Dor e sofrimento: origem cultural


PorAnônimo- Postado em 29 maio 2010

Parece ser consenso que a realidade não existe e sim o “multiverso” - tantos universos quantas pessoas. Cada pessoa tem em seu universo sua própria dor e sofrimento. Eis então a pergunta que se lança “O que acontece que ao longo da vida humana há tanta dor e sofrimento? ". Uma possível resposta é que cada pessoa mostra uma dimensão de seu presente, dissociada do passado, gerando uma “matriz-relacional” onde estão inseridos sua dor e sofrimento, de modo consciente ou inconsciente, arraigado nas dimensões de sua vida.

O caminho de saída é o ato reflexivo-relacional-operacional. Neste ato a pessoa torna-se aberta a escutar, a escutar-se, percebe sua dor existencial, e aceita o convite reflexivo de quem a escuta, em busca de um caminho que a liberte. “Toda dor e todo sofrimento pelos quais se pede ajuda são de origem cultural na cultura patriarcal-matriarcal que vive a maior parte da humanidade atualmente” (MATURA e DAVILA, 2009).

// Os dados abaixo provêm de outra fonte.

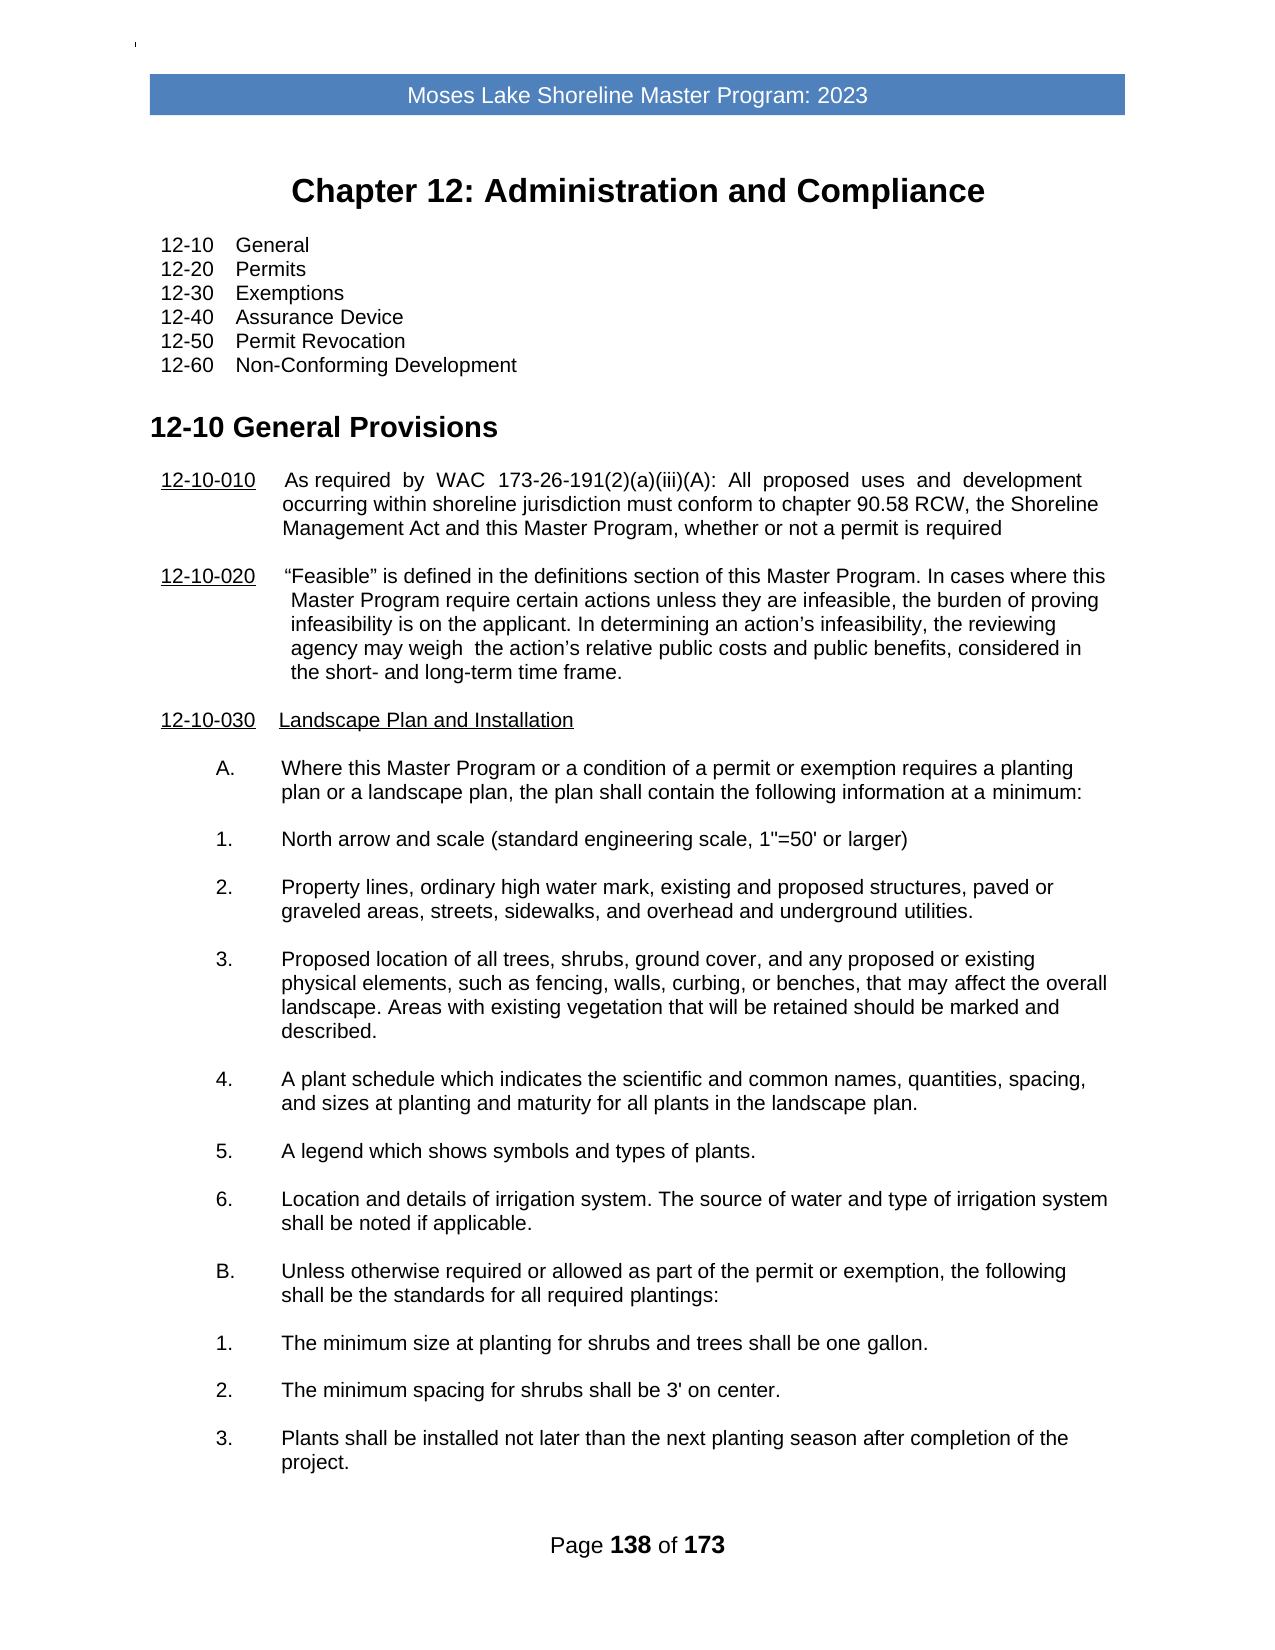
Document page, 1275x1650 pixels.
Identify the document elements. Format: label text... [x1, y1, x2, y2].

list Property lines, ordinary high water mark, existing and proposed structures, paved or graveled areas, streets, sidewalks, and overhead and underground utilities. [216, 875, 1112, 923]
text 12-10 General [160, 233, 1125, 257]
text 12-30 Exemptions [160, 281, 1125, 305]
text 12-10-020 “Feasible” is defined in the definitions section of this Master Program. In cases where this Master Program require certain actions unless they are infeasible, the burden of proving infeasibility is on the applicant. In determining an action’s infeasibility, the reviewing agency may weigh the action’s relative public costs and public benefits, considered in the short- and long-term time frame. [160, 564, 1113, 683]
text 12-40 Assurance Device [160, 305, 1125, 329]
list Where this Master Program or a condition of a permit or exemption requires a planting plan or a landscape plan, the plan shall contain the following information at a minimum: [216, 756, 1113, 803]
list The minimum spacing for shrubs shall be 3' on center. [216, 1378, 1125, 1402]
list North arrow and scale (standard engineering scale, 1"=50' or larger) [216, 827, 1125, 851]
subtitle Chapter 12: Administration and Compliance [152, 171, 1125, 209]
text 12-10-010 As required by WAC 173-26-191(2)(a)(iii)(A): All proposed uses and development occurring within shoreline jurisdiction must conform to chapter 90.58 RCW, the Shoreline Management Act and this Master Program, whether or not a permit is required [161, 468, 1113, 540]
text 12-10-030 Landscape Plan and Installation [160, 707, 1125, 731]
text 12-60 Non-Conforming Development [160, 353, 1125, 377]
text 12-20 Permits [160, 257, 1125, 281]
text 12-50 Permit Revocation [160, 329, 1125, 353]
list A legend which shows symbols and types of plants. [216, 1139, 1125, 1163]
list Location and details of irrigation system. The source of water and type of irrigation system shall be noted if applicable. [216, 1187, 1112, 1235]
list A plant schedule which indicates the scientific and common names, quantities, spacing, and sizes at planting and maturity for all plants in the landscape plan. [216, 1067, 1112, 1115]
list Proposed location of all trees, shrubs, ground cover, and any proposed or existing physical elements, such as fencing, walls, curbing, or benches, that may affect the overall landscape. Areas with existing vegetation that will be retained should be marked and described. [216, 947, 1113, 1043]
list The minimum size at planting for shrubs and trees shall be one gallon. [216, 1331, 1125, 1354]
list Unless otherwise required or allowed as part of the permit or exemption, the following shall be the standards for all required plantings: [216, 1258, 1112, 1306]
subtitle 12-10 General Provisions [150, 410, 1125, 444]
list Plants shall be installed not later than the next planting season after completion of the project. [216, 1426, 1113, 1474]
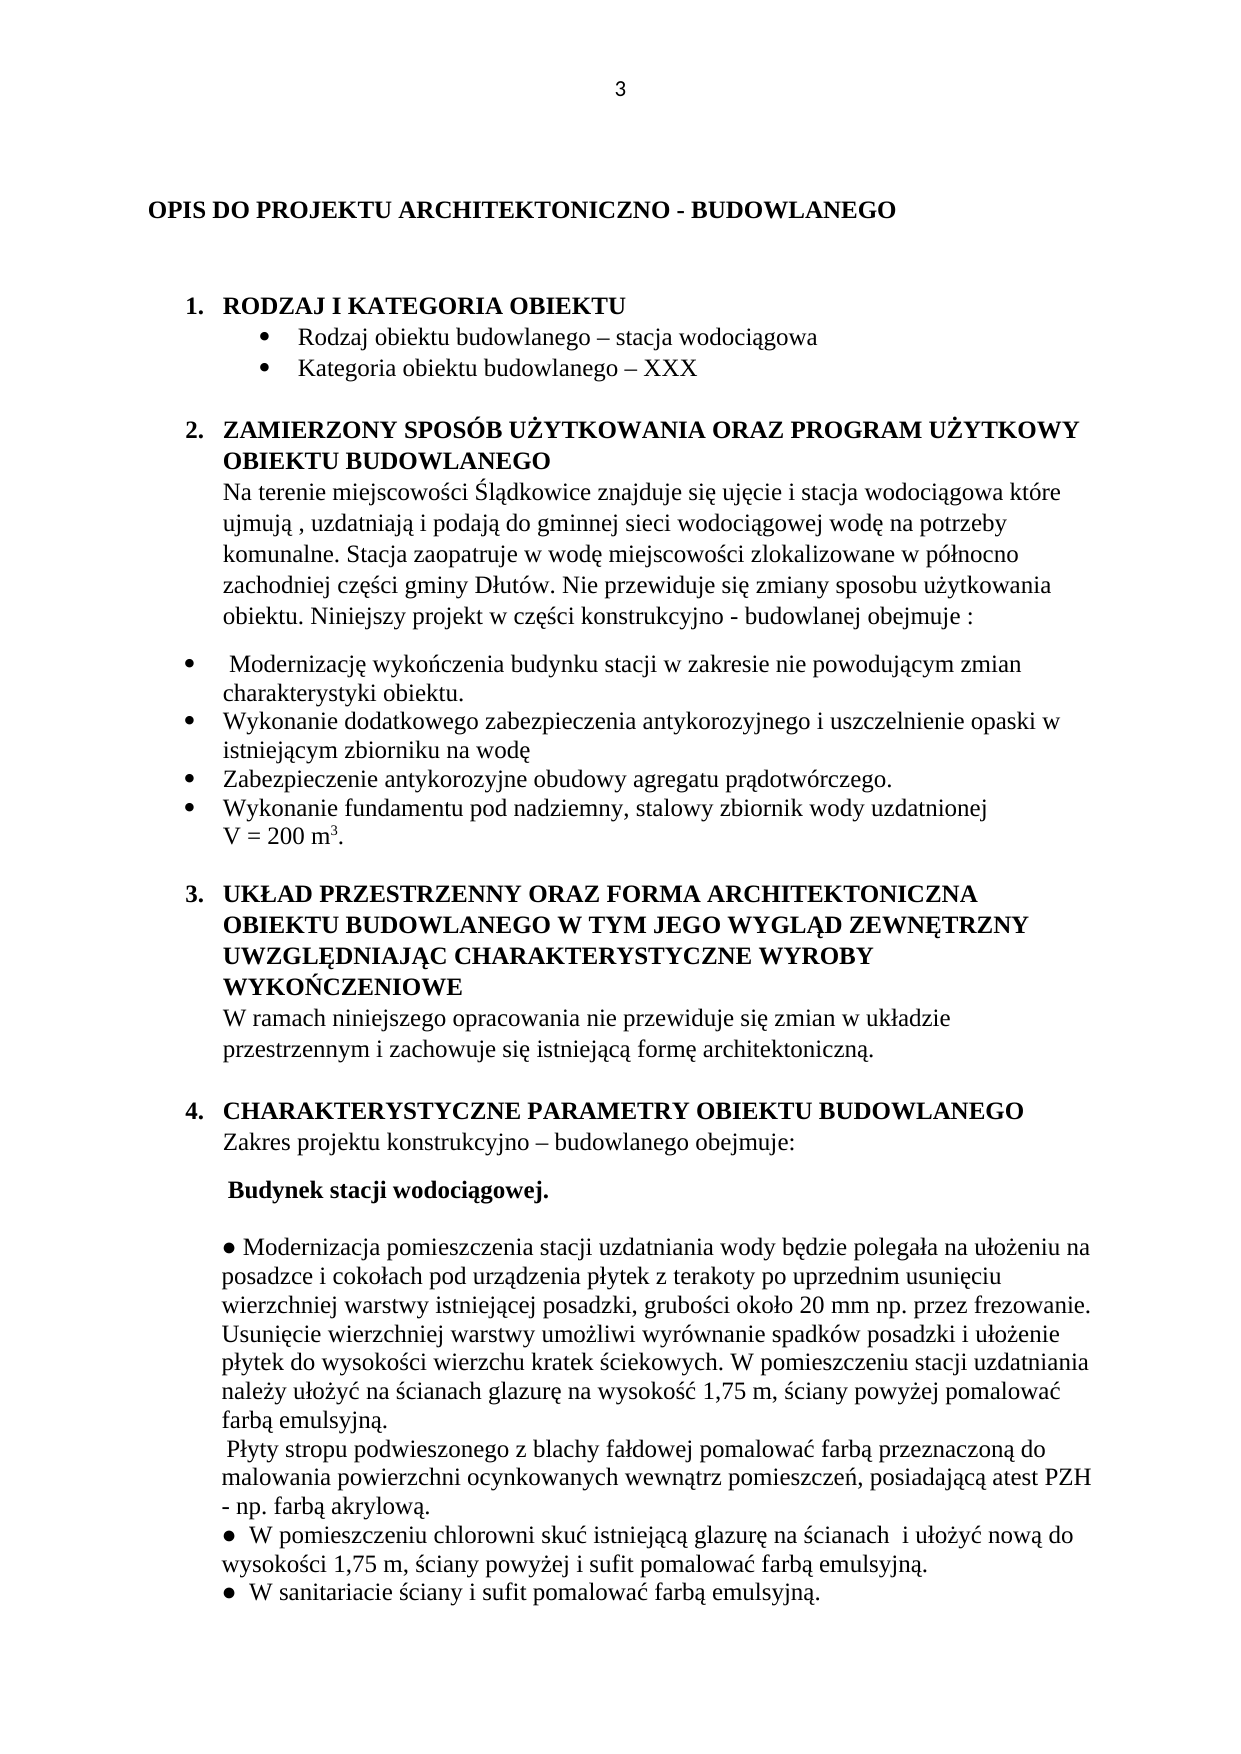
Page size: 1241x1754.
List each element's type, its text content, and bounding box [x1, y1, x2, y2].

A trama das relações do viver biológico é denominada matriz biológico-cultural da existência humana. Consiste no conjunto das relações desde quando surgem, passando pela realização e conservação do humano. Inclui os mundos em que cada um vive com as distintas dimensões do viver cultural.

No viver cotidiano ocidental, o dualismo é a base do pensar analítico. Sugere a dúvida: “Qual será o caminho correto ? Será bom ou mau?”. Para responder é preciso saber olhar, observar, distinguir, sem perder a visão da totalidade, nem o sentido da unidade do humano. Sendo o humano o viver gerador de tudo, pode-se dizer que o cultural é biológico na medida em que ocorre a realização do viver e conviver. Por outro lado, o biológico é cultural quando acontece o conviver que guia o viver. Assim, é preciso visualizar os componentes, suas relações e a totalidade, integrando os três olhares que constituem o “saber olhar”. Este saber fundamenta em cada um a unicidade da existência como gerador dos mundos que pode aprisionar ao sofrimento ou exaltar o bem-estar.

Deste modo, o viver está associado a cultura e não existe amar na cultura patriarcal-matriarcal. Neste tipo de cultura o amor é tratado com adjetivos e outras noções, conceitos e emoções, tal como, amor solidário, compassivo, generoso, bondoso, verdadeiro,dentre outros. O viver da cultura do amar preconiza o Homo sapiens-amans amans que conserva o viver biológico com legitimidade – “o modo de conviver que nos dá origem”. Assim, amplia o olhar do amar, um olhar amoroso que surge nas relações humanas, na convivência permitindo a escolha livre da permanência ou não no ambiente cultural.

MATURANA ROMESÍN, H; DAVILA YANEZ, X., Matriz biológico-cultural da existência humana e conversar liberador. In: Habitar humano em seis ensaios de biologia-cultural, São Paulo, Palas-Athena, 2009, p. 209-218.